Assignment =>
Copy out the brachiopod text from "Modern brachiopods are" up to and including "molluscs or crustaceans.", putting "rocks" in place of "sediments" each time it appears.

Neale Monks (UK)
Modern brachiopods are rather obscure animals and even their (supposed) common name, ‘lamp shells’, means little to the average amateur naturalist. However, geologists will be much more familiar with them, because brachiopods are among the commonest fossils in sediments of Palaeozoic age, almost right the way through from the Middle Cambrian to the Late Permian. They were sometimes abundant in the Mesozoic as well, particularly during the Jurassic, and may be quite common in some Cainozoic sediments too. But, on the whole, their post-Permian history was one of decline to a role in marine ecosystems far below that of, say, bivalve molluscs or crustaceans.
Having said that, brachiopods have always fascinated me because they were survivors. Unlike so many of the superstar fossil groups, like trilobites and ammonites, brachiopods declined but they did not die out. They are not particularly diverse today, but the 350 or so modern species is not a bad tally, and they can be found in all the world’s oceans, from Scottish sea-lochs to the coast of California, from Hong Kong harbour to the rocky shores of Patagonia. They may be bit-part players in contemporary marine ecosystems, but, in their own way, they seem to be very good at what they do, more than holding their own in seas and oceans dramatically different to the Cambrian ones, where they first evolved.
While studying for my degree at Aberdeen, I was lucky enough to do a small research project on a modern brachiopod species, Terebratulina retusa, a species found all around the UK coast. My specimens were taken from the Firth of Lorne, where they live attached to horse mussels (Modiolus modiolus), often alongside a second, oyster-like brachiopod called Crania anomala.
What we were interested in was why starfish didn’t eat the brachiopods – a good question, because brachiopods lack the defences sported by the bivalve molluscs, which, at first glance at least, seem to occupy a similar niche. Bivalves tend to burrow into the sediment to avoid being seen by predators, to swim away from predators if they get too close or else to live in an intertidal habitat, where predators do not have good access to them. Clams and cockles are typical examples of burrowing bivalves, scallops and file shells examples of swimming bivalves, and mussels and oysters examples of intertidal bivalves.
By contrast, brachiopods seem to lack all these defences. However, when I offered brachiopods to three different species of starfish, they were completely ignored. Why? To cut a long story short, my hypothesis was that they were not worth the bother. Compared to the amount of shell the predator would have to work through, there just wasn’t much meat, and what meat there was contained spine-like mineral fragments that the predator would need to remove during digestion. In the same way a fisherman would not waste his time landing a small, bony fish with very little usable meat, so too would starfish reject brachiopods in favour of meatier prey.

Extracted records =>
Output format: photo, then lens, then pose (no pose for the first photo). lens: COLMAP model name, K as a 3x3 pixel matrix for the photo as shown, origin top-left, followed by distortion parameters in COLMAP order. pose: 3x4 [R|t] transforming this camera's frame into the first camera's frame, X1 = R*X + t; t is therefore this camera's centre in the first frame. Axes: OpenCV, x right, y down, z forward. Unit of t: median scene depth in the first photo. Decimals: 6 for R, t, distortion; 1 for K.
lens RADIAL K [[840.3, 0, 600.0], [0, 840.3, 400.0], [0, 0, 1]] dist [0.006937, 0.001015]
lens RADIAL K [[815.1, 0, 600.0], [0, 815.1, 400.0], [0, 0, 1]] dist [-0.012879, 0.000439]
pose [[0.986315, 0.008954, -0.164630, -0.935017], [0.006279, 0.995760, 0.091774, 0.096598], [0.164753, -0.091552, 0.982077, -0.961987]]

==

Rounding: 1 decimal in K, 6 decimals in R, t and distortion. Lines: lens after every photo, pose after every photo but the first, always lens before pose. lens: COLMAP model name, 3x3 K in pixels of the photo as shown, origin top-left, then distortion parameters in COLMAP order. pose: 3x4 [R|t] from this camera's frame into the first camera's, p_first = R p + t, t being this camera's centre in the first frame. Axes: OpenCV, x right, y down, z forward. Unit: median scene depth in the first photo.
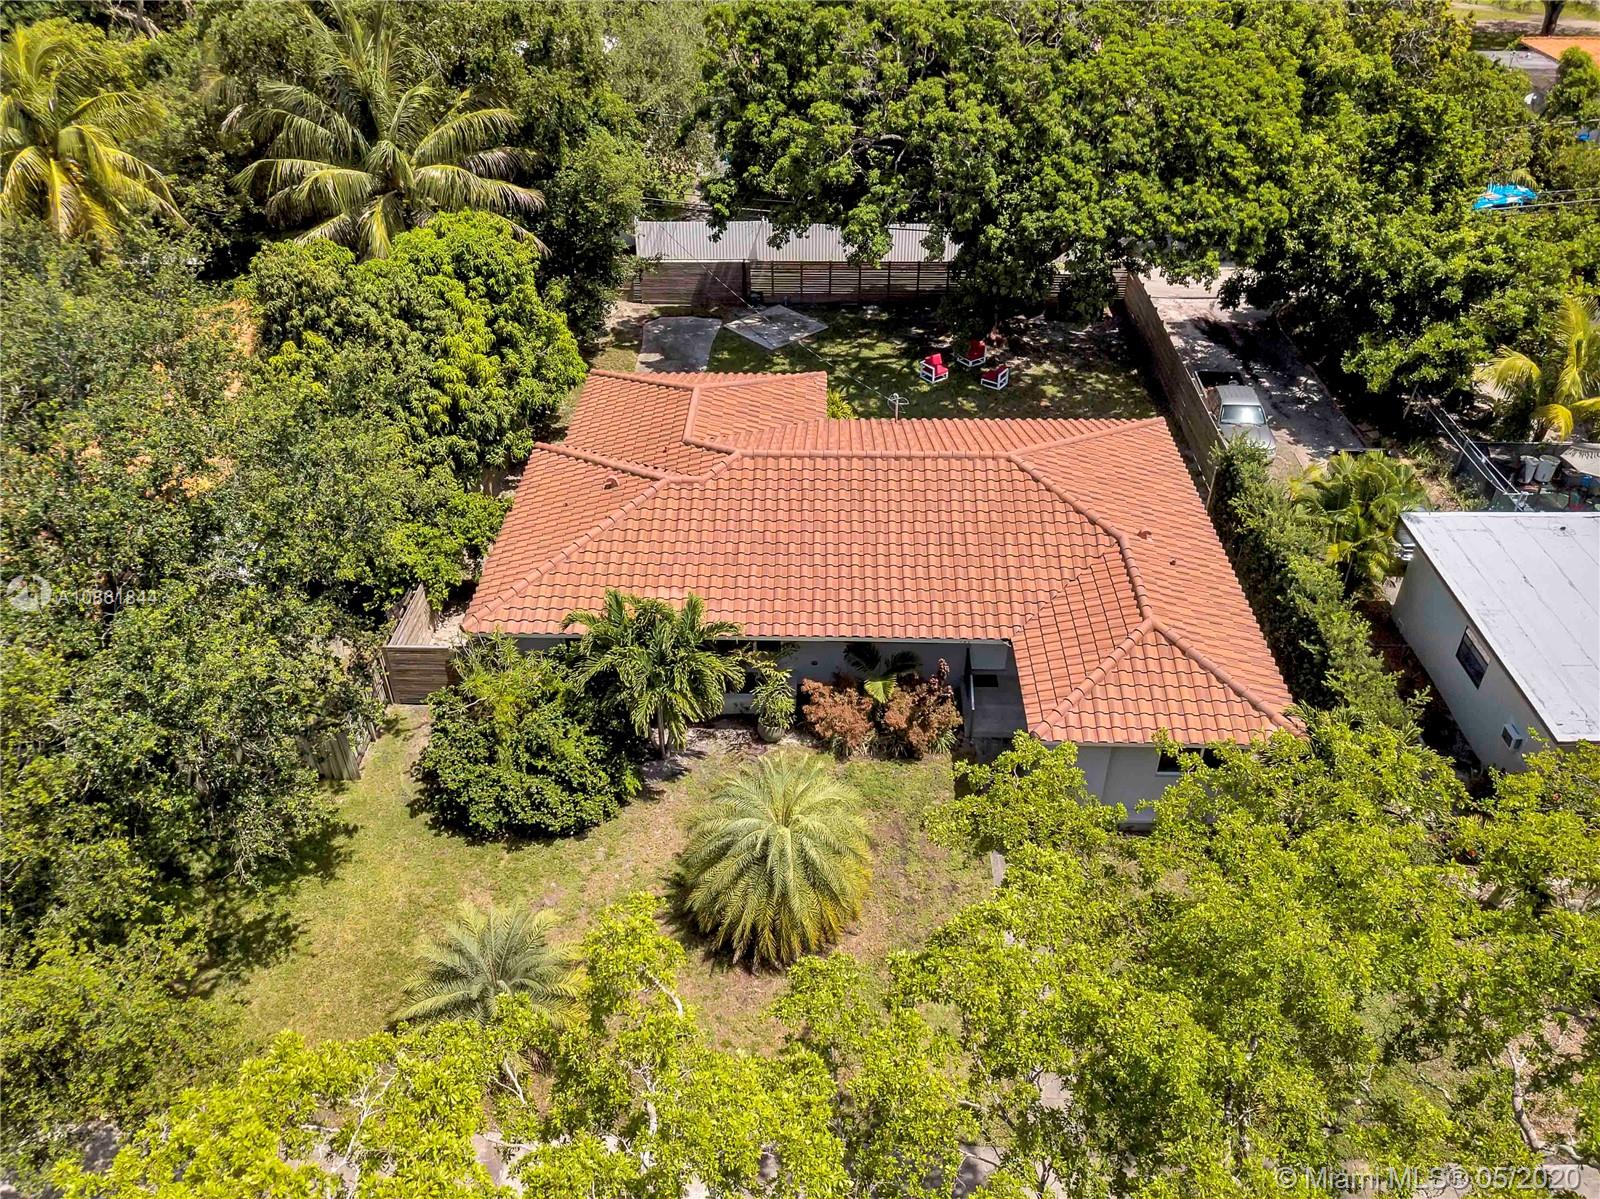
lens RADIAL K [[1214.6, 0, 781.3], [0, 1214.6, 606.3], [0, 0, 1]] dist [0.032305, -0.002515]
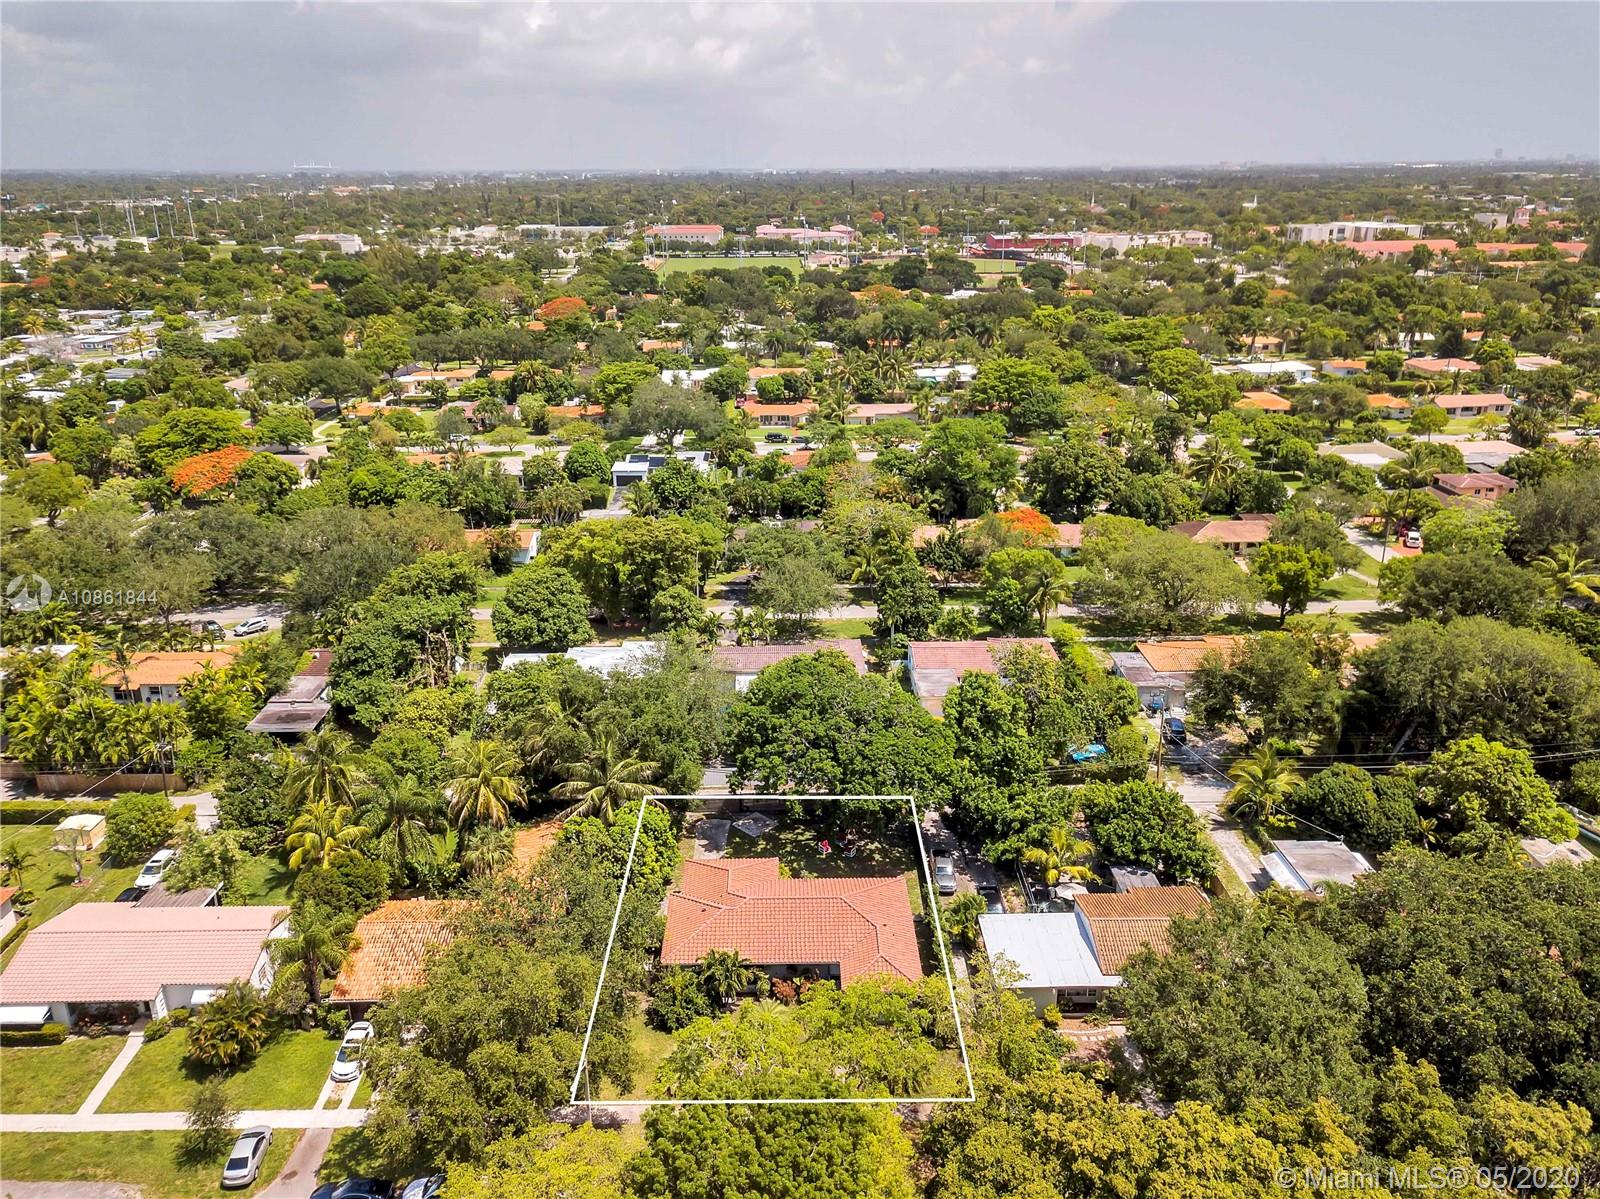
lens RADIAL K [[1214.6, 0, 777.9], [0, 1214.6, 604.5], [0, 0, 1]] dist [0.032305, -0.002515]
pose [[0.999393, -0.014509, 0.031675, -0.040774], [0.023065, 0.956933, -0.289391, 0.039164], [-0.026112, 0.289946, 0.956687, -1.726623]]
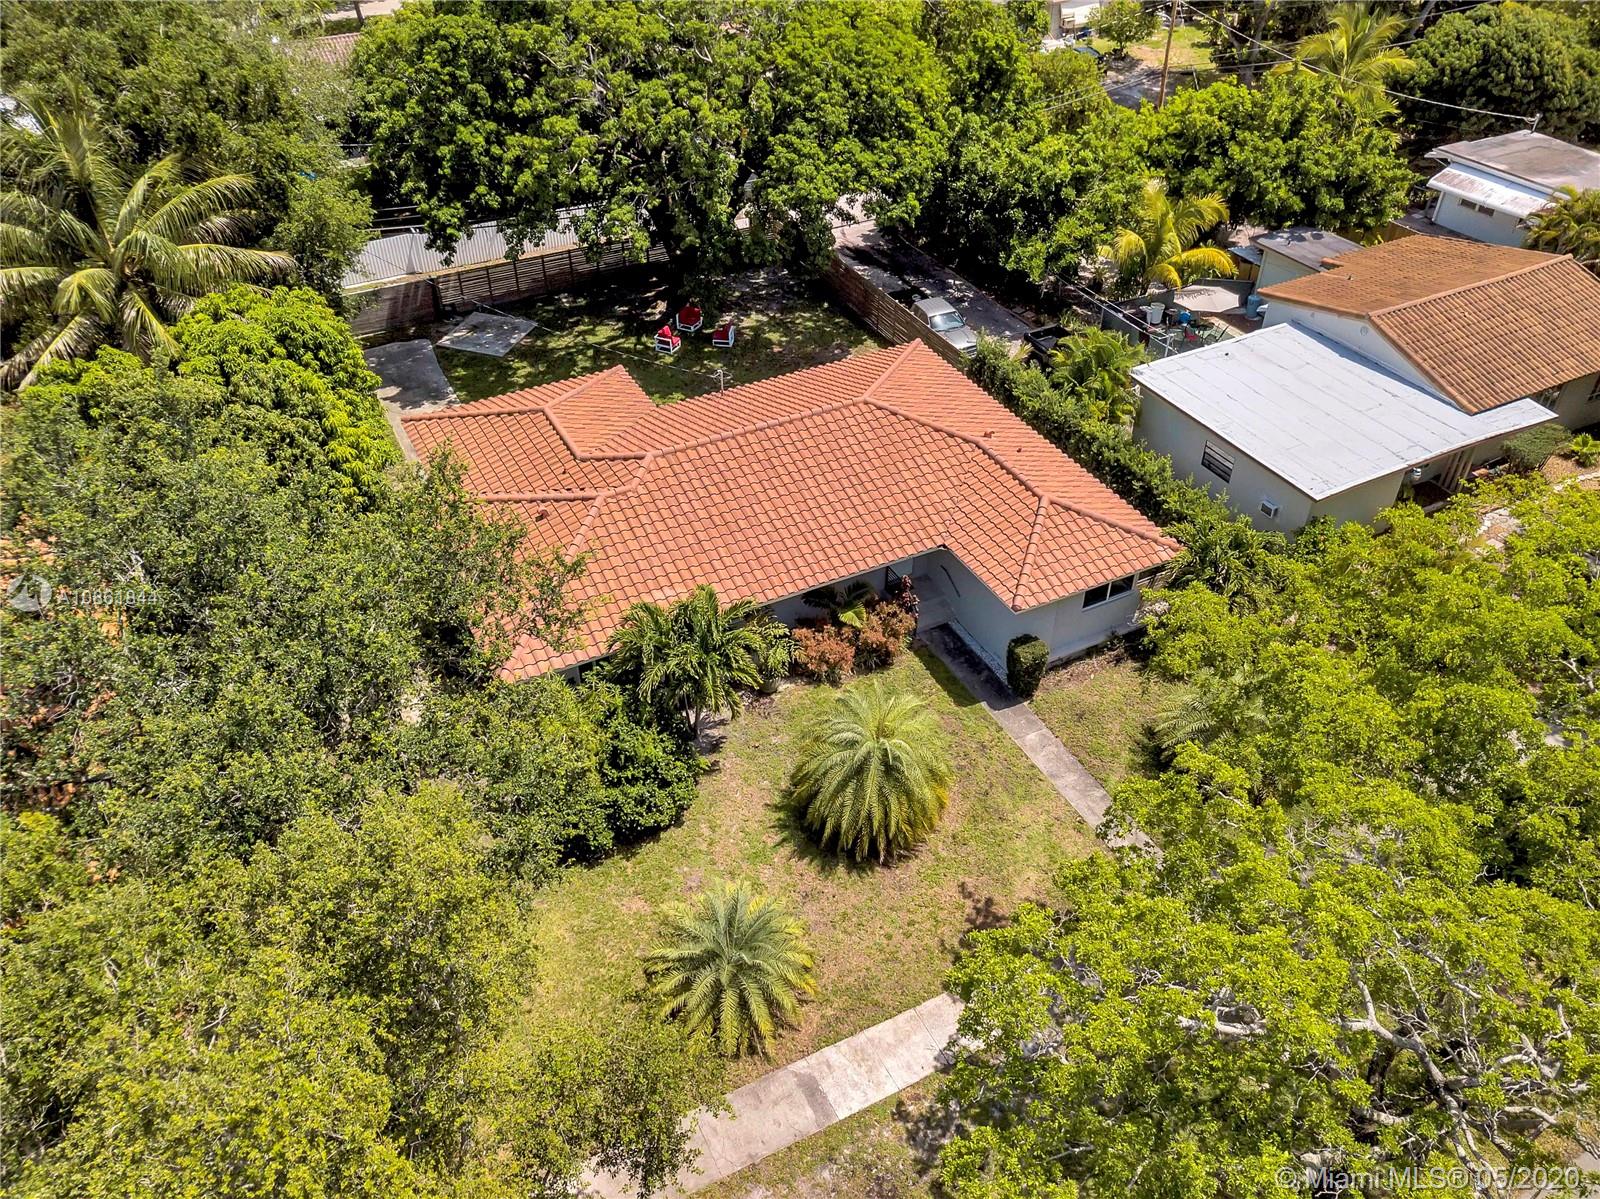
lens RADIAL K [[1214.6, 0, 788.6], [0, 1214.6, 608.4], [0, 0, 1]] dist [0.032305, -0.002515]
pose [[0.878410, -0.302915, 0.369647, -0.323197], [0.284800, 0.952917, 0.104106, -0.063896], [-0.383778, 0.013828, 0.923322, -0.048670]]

Exercise solution =>
Modern brachiopods are rather obscure animals and even their (supposed) common name, ‘lamp shells’, means little to the average amateur naturalist. However, geologists will be much more familiar with them, because brachiopods are among the commonest fossils in rocks of Palaeozoic age, almost right the way through from the Middle Cambrian to the Late Permian. They were sometimes abundant in the Mesozoic as well, particularly during the Jurassic, and may be quite common in some Cainozoic rocks too. But, on the whole, their post-Permian history was one of decline to a role in marine ecosystems far below that of, say, bivalve molluscs or crustaceans.